Ennesima ricostruzione della stagione delle stragi in Italia e in Sicilia. Secondo la versione fornita questa mattina dal colonnello dei carabinieri Michele Riccio, che sta deponendo al processo d’Appello, per favoreggiamento aggravato alla mafia, all’ex generale Mario Mori e al colonnello Mauro Obinu, entrambi con un passato nel Ros, un unico filo legherebbe la strategia terroristica degli anni ’70 e le bombe mafiose del ’92 e del ’93. Stretti in un’alleanza criminale, apparati deviati dello Stato e cosa nostra, insieme per realizzare finalità eversive.
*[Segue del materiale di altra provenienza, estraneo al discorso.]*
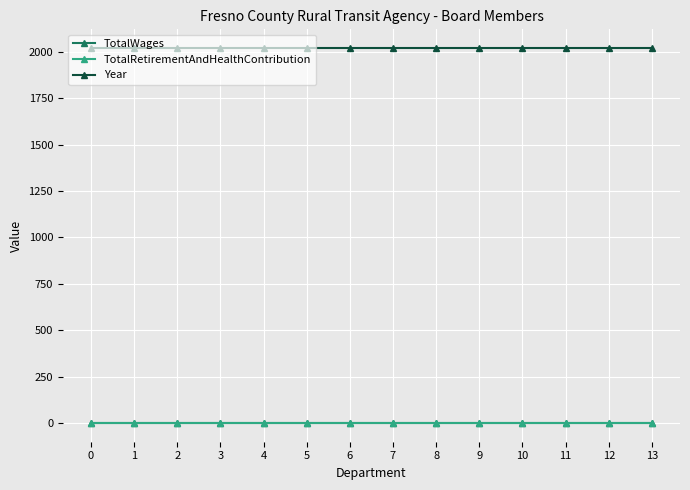

Does the chart have visible grid lines?

Yes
Sia Mori sia Obinu, è bene ricordarlo, in primo grado sono stati assolti. Riccio viene sentito oggi come indagato di reato connesso, in quanto proprio il tribunale che ha scagionato i due ufficiali ha trasmesso gli atti in procura per valutare se avesse commesso, durante la deposizione di primo grado, falsa testimonianza. Dietro l’analisi di Riccio ci sarebbero le confidenze di Luigi Ilardo, ex braccio destro del boss nisseno Piddu Madonia che, proprio col colonnello, aveva avviato un percorso di collaborazione.
Riccio ha a lungo parlato delle pressioni che Mori avrebbe esercitato su di lui perché omettesse di comunicare all’autorità giudiziaria le rivelazioni di Ilardo sulla figura di Marcello Dell’Utri e sull’appoggio che cosa nostra avrebbe deciso di dare al nuovo soggetto politico che si apprestava a nascere, Forza Italia. Riccio ha raccontato l’incontro tra Ilardo e Mori, durante il quale il confidente, poi assassinato, avrebbe esplicitamente detto al generale del coinvolgimento dello Stato in molte stragi attribuite a cosa nostra. Secondo quanto riferito dal testimone, Ilardo sarebbe stato pronto a parlare di omicidi politici, come quelli Mattarella, Insalaco e La Torre, della morte degli agenti Agostino e Piazza e del fallito attentato a Falcone all’Addaura. “Per questo – ha detto il testimone – è stato ucciso: perché stava per riferire del coinvolgimento di apparati deviati dello Stato”.